Stored data:
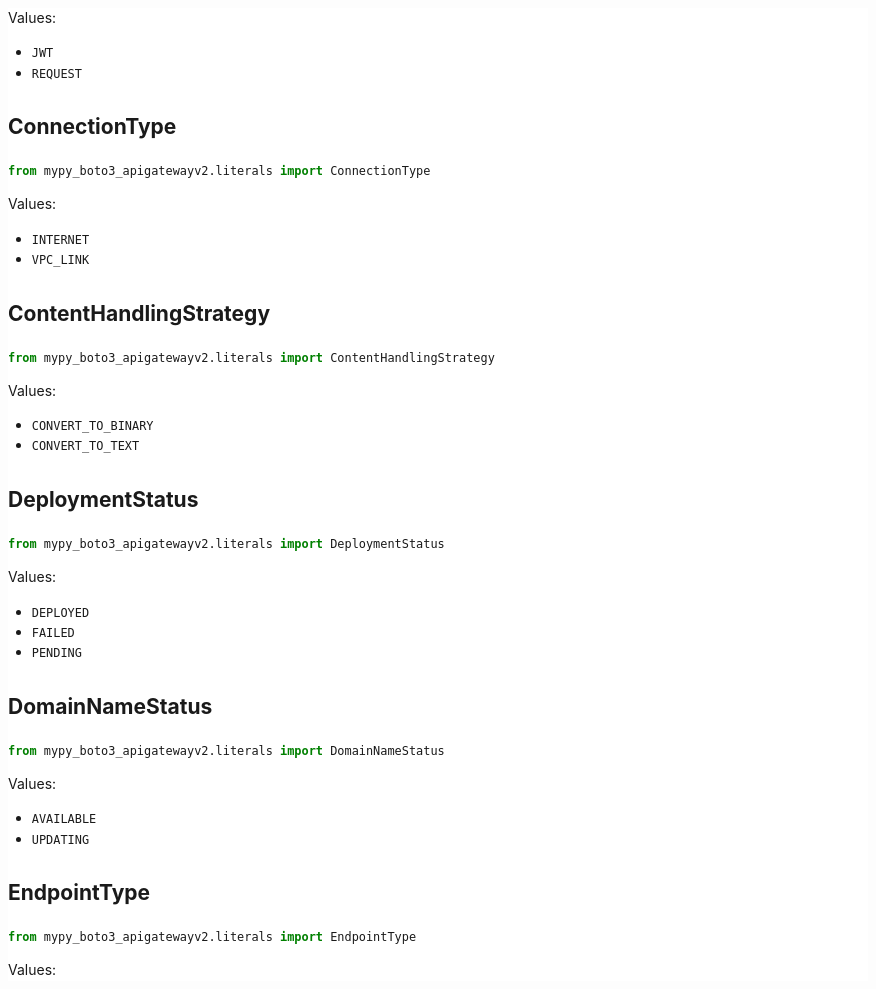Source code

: Values:

- `JWT`
- `REQUEST`

## ConnectionType

```python
from mypy_boto3_apigatewayv2.literals import ConnectionType
```

Values:

- `INTERNET`
- `VPC_LINK`

## ContentHandlingStrategy

```python
from mypy_boto3_apigatewayv2.literals import ContentHandlingStrategy
```

Values:

- `CONVERT_TO_BINARY`
- `CONVERT_TO_TEXT`

## DeploymentStatus

```python
from mypy_boto3_apigatewayv2.literals import DeploymentStatus
```

Values:

- `DEPLOYED`
- `FAILED`
- `PENDING`

## DomainNameStatus

```python
from mypy_boto3_apigatewayv2.literals import DomainNameStatus
```

Values:

- `AVAILABLE`
- `UPDATING`

## EndpointType

```python
from mypy_boto3_apigatewayv2.literals import EndpointType
```

Values:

§ What is being asked:
The records must come back exactly, with their pictures removed.

§ Written answer:
Source code

: Values:

- `JWT`
- `REQUEST`

## ConnectionType

```python
from mypy_boto3_apigatewayv2.literals import ConnectionType
```

Values:

- `INTERNET`
- `VPC_LINK`

## ContentHandlingStrategy

```python
from mypy_boto3_apigatewayv2.literals import ContentHandlingStrategy
```

Values:

- `CONVERT_TO_BINARY`
- `CONVERT_TO_TEXT`

## DeploymentStatus

```python
from mypy_boto3_apigatewayv2.literals import DeploymentStatus
```

Values:

- `DEPLOYED`
- `FAILED`
- `PENDING`

## DomainNameStatus

```python
from mypy_boto3_apigatewayv2.literals import DomainNameStatus
```

Values:

- `AVAILABLE`
- `UPDATING`

## EndpointType

```python
from mypy_boto3_apigatewayv2.literals import EndpointType
```

Values:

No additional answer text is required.